Des blocs de corail de deux mètres de diamètre, échoués loin à l’intérieur des terres sur l’île d’Anegada, dans les îles Vierges britanniques, viennent d’éclairer un épisode oublié de l’histoire caribéenne : à la fin du XIVe siècle, un tsunami d’une ampleur exceptionnelle aurait frappé l’arc antillais, bien avant les premières chroniques locales.

Des témoins silencieux d’une vague hors norme

À Anegada, les chercheurs de l’Institut de Physique du Globe de Paris ont d’abord cartographié la répartition de ces coraux, figés dans des zones que la mer n’atteint jamais, même lors des tempêtes. Ils ont ensuite prélevé la surface des blocs pour dater leur mort grâce à une méthode uranium thorium, réalisée dans deux laboratoires, en France et à Taïwan.

Les résultats convergent : ces coraux sont morts entre 1381 et 1391, soit il y a près de 650 ans.
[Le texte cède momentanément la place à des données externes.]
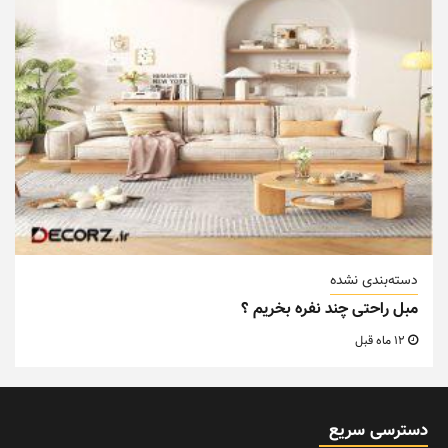
دسته‌بندی نشده
مبل راحتی چند نفره بخریم ؟
12 ماه قبل
دسترسی سریع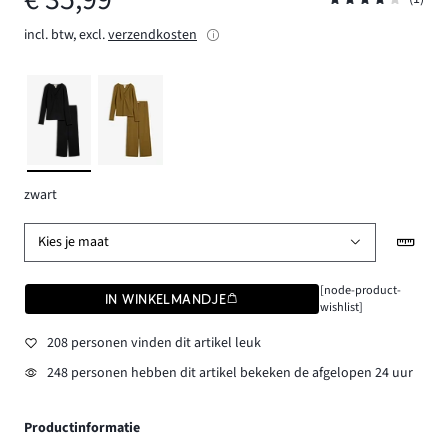
incl. btw, excl.
verzendkosten
zwart
Kies je maat
[node-product-
IN WINKELMANDJE
wishlist]
208 personen vinden dit artikel leuk
248 personen hebben dit artikel bekeken de afgelopen 24 uur
Productinformatie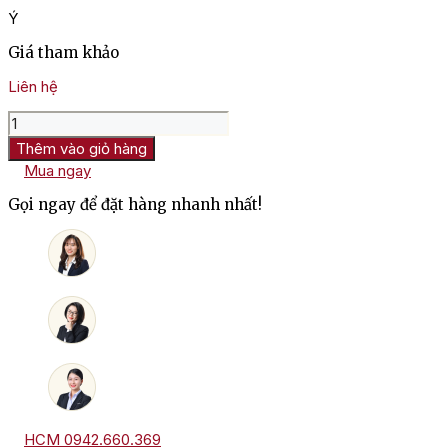
Ý
Giá tham khảo
Liên hệ
Rượu
Vang
Thêm vào giỏ hàng
Ý
Mua ngay
Falconardi
Negroamaro
Gọi ngay để đặt hàng nhanh nhất!
số
lượng
HCM 0942.660.369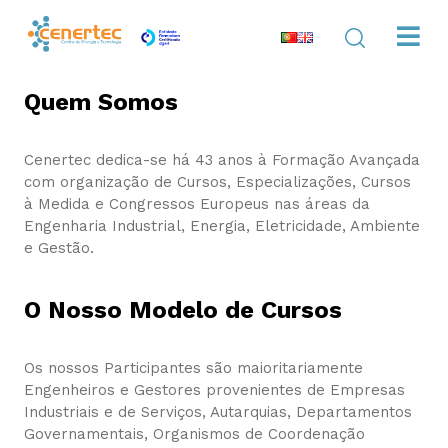
Quem Somos
Cenertec dedica-se há 43 anos à Formação Avançada
com organização de Cursos, Especializações, Cursos
à Medida e Congressos Europeus nas áreas da
Engenharia Industrial, Energia, Eletricidade, Ambiente
e Gestão.
O Nosso Modelo de Cursos
Os nossos Participantes são maioritariamente
Engenheiros e Gestores provenientes de Empresas
Industriais e de Serviços, Autarquias, Departamentos
Governamentais, Organismos de Coordenação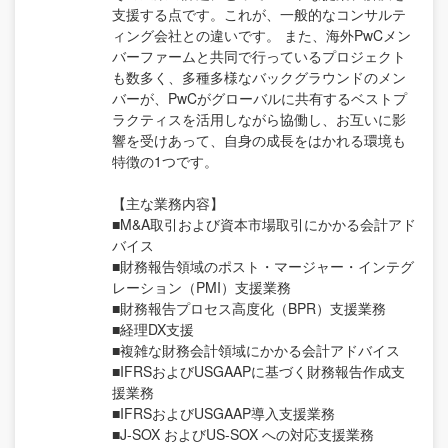
支援する点です。これが、一般的なコンサルテ
ィング会社との違いです。 また、海外PwCメン
バーファームと共同で行っているプロジェクト
も数多く、多種多様なバックグラウンドのメン
バーが、PwCがグローバルに共有するベストプ
ラクティスを活用しながら協働し、お互いに影
響を受けあって、自身の成長をはかれる環境も
特徴の1つです。
【主な業務内容】
■M&A取引および資本市場取引にかかる会計アド
バイス
■財務報告領域のポスト・マージャー・インテグ
レーション（PMI）支援業務
■財務報告プロセス高度化（BPR）支援業務
■経理DX支援
■複雑な財務会計領域にかかる会計アドバイス
■IFRSおよびUSGAAPに基づく財務報告作成支
援業務
■IFRSおよびUSGAAP導入支援業務
■J-SOX およびUS-SOX への対応支援業務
Selon l’étude publiée dans la revue Geophysical Research Letters, cette fenêtre temporelle, rare par sa précision, permet d’associer ces dépôts à un tsunami majeur, survenu à une époque où aucun récit ne documentait ce type de catastrophe dans la région.

Les scientifiques estiment que la seule explication compatible avec la taille des blocs et leur position est l’impact d’une vague suffisamment puissante pour arracher des coraux vivants au récif et les projeter à des centaines de mètres à l’intérieur des terres. Les modèles de propagation recoupés avec les données géologiques conduisent à privilégier l’hypothèse d’un séisme de magnitude supérieure à 8 comme déclencheur.

L’enjeu dépasse la seule Caraïbe. L’ampleur suggérée par l’étude implique que les vagues ont pu traverser l’Atlantique, ce qui ouvre désormais un nouveau chantier : rechercher, dans des archives côtières en Amérique du Nord, en Europe ou en Afrique, d’éventuelles traces écrites correspondant à cet événement médiéval.